Quand Tanya arriva, ils se turent et la considérèrent avec hauteur.

‒ Eh bien petite! Qu'est-ce que tu nous veux?

‒ Je ne veux rien d'autre que servir mon roi. Pour rétablir les relations diplomatiques avec le Surda, l'armée ne doit mener aucune attaque.

‒ En voilà une idée! Comment sommes-nous censés gagner cette guerre sans combattre?

‒ Allons, fillette! Reste en dehors de tout ça et laisse les grandes personnes s'occuper de la guerre!

‒ Sa majesté le roi m'a donné mandat pour négocier avec le roi Orrin et toute interférence pourrait s'avérer désastreuse.

‒ Quelle petite insolente! Comment ose-tu t'adresser à nous de cette manière?

L'attaque vint immédiatement.

Deux esprits percutèrent ses défenses et les fouillèrent à la recherche d'un point faible.

Contrairement à ce que faisaient les magiciens, les défenses de Tanya ne se présentaient pas comme une forteresse imprenable. Elles offraient un aspect changeant, louvoyant, tantôt solide et tantôt fuyant.

« Je comprends mieux pourquoi tu ne veux pas te battre» ricana l'un des jumeaux.

Elle ne prit pas la peine de répondre ce qui confirma les jumeaux dans leur conviction que la lutte serait facile. Chacun de son coté, ils examinèrent ses défenses. Elles semblaient fragiles mais insaisissables comme une lueur dans la brume. Des points faibles apparaissaient sporadiquement comme des feu follet et s'estompaient immédiatement. La lutte devenait frustrante pour les deux assaillants mais Tanya ne ripostait pas, ils continuaient.
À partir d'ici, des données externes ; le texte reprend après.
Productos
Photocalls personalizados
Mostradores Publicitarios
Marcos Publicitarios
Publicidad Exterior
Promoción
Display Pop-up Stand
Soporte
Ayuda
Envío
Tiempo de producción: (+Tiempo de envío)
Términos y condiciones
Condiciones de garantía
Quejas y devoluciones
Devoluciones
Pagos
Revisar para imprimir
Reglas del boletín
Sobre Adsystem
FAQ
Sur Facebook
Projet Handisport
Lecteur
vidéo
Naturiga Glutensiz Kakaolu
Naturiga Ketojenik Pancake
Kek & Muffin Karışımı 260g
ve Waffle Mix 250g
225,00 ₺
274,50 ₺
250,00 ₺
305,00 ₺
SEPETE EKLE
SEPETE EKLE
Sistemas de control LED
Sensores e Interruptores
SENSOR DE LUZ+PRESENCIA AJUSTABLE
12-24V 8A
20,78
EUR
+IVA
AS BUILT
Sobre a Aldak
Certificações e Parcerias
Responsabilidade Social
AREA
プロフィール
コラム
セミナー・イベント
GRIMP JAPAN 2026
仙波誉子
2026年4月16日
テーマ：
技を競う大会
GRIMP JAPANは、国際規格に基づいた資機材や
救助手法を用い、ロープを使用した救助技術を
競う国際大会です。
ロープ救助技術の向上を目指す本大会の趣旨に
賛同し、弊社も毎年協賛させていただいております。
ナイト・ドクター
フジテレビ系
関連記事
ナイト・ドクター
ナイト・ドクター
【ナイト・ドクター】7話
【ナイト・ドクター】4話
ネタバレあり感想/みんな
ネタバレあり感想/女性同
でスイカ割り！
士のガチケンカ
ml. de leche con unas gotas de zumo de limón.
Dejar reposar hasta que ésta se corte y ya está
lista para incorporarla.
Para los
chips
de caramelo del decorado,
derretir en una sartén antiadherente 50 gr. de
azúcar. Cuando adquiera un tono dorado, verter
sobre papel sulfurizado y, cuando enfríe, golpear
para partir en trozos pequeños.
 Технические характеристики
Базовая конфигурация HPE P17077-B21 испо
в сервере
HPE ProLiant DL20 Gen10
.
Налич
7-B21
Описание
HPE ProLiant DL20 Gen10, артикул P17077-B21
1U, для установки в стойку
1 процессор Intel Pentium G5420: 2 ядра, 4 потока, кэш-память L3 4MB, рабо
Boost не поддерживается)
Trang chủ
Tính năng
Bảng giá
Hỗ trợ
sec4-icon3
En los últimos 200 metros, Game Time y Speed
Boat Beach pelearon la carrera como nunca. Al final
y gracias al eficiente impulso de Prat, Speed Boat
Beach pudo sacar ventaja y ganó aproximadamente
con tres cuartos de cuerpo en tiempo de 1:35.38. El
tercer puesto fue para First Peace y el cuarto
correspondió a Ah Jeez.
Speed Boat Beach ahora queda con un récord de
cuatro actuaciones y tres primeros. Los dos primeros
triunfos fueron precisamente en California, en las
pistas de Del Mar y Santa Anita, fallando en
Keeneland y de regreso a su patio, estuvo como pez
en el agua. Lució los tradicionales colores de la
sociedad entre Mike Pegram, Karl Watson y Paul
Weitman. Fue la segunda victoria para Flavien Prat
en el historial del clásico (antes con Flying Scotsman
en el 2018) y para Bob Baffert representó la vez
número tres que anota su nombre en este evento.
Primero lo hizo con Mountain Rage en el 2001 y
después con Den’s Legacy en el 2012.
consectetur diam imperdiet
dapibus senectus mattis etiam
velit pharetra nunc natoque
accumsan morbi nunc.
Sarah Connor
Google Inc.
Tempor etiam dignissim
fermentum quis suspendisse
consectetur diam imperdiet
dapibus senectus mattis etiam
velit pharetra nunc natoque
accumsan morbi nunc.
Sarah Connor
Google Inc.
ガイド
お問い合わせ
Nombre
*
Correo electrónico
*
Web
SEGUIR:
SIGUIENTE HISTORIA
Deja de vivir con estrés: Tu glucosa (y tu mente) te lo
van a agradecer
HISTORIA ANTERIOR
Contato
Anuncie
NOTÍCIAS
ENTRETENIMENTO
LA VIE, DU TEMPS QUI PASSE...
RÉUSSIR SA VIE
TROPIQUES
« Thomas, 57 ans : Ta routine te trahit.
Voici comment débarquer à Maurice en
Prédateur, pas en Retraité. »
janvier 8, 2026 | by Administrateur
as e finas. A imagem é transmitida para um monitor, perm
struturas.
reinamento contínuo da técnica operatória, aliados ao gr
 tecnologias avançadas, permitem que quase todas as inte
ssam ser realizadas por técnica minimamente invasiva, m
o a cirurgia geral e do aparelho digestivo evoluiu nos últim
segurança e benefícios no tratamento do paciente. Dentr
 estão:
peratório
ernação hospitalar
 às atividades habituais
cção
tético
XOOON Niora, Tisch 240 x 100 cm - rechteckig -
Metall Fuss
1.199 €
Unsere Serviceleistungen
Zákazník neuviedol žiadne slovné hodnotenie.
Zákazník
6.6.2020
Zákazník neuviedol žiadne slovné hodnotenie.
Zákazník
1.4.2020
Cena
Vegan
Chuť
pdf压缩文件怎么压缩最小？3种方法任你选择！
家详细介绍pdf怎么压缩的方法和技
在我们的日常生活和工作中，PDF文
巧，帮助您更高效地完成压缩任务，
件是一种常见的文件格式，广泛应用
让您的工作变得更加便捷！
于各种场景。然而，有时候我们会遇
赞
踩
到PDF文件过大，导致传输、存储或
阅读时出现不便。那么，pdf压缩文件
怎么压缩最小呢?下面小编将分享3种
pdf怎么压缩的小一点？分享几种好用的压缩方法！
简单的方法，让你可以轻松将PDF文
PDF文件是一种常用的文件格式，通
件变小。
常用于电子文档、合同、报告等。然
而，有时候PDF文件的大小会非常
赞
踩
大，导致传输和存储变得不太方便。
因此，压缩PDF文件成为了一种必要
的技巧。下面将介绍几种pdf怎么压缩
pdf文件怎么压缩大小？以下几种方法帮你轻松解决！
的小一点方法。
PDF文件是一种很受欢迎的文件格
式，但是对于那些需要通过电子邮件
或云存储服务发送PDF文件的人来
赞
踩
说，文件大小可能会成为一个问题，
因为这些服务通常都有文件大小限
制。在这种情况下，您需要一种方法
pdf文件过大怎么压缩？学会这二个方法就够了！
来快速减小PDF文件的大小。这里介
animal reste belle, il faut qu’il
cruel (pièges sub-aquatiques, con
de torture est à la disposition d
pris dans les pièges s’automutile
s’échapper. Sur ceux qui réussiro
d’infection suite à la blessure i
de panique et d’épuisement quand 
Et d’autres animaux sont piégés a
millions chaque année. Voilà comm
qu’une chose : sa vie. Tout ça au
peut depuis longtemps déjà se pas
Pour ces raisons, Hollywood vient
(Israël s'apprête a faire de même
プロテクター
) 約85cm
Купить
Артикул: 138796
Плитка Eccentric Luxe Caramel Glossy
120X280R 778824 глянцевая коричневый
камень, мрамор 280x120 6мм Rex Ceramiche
Les points faibles étaient de plus en nombreux mais les jumeaux échouaient encore à les exploiter.

Enfin, un défaut apparut dans la cuirasse devant chacun d'entre eux et ils se ruèrent dessus avec tant de hâte qu'ils se percutèrent l'un l'autre avec fracas.

À ce moment, leurs esprits étaient comme englués et Tanya lança la contre attaque.

Laissant de coté l'attaque des jumeaux, elle étendit son esprit et rencontra rapidement les deux qui l'attaquaient. Trop concentrés sur leur attaque, ils n'étaient pas en mesure d'assurer leur propre défense.

Ils se précipitèrent pour se protéger mais trop tard pour empêcher Tanya de se déchaîner, d'autant plus facilement qu'elle n'avait plus besoin de se concentrer sur sa défense.

Un glapissement aigu échappa à l'un des escogriffes.

En même temps, Tanya prit une pierre et la lança sur l'un de ses opposants.

Distrait, il se retira temporairement du combat. Tanya porta toute son attention sur l'autre et déploya sa puissance jusqu'à le contraindre à l'abandon. Quand l'autre revint à la charge, il ne put lutter.

‒ A force de combattre ensemble, vous ne savez pas comment combattre seul, fit-elle remarquer. Votre atout est un potentiel handicap.

‒ Ce n'est pas terminé, gronda l'un d'eux.

‒ A moins que vous ne souhaitiez laisser l'armée me voir vous donner une correction, je crains que si. Vous êtes dans l'armée de l'empire. Aucune place ne doit être laissée à l'insubordination. Sa majesté m'a chargée d'une mission et je la mènerai à bien. Si vous contestez sa décision, je vous laisse lui adresser directement vos récriminations. Toute initiative malvenue pourrait briser le plan. Aucune attaque ne sera lancée avant que j'en donne ordre. Il n'y a que sa majesté et le seigneur Murtagh qui puissent décider de changer cette stratégie.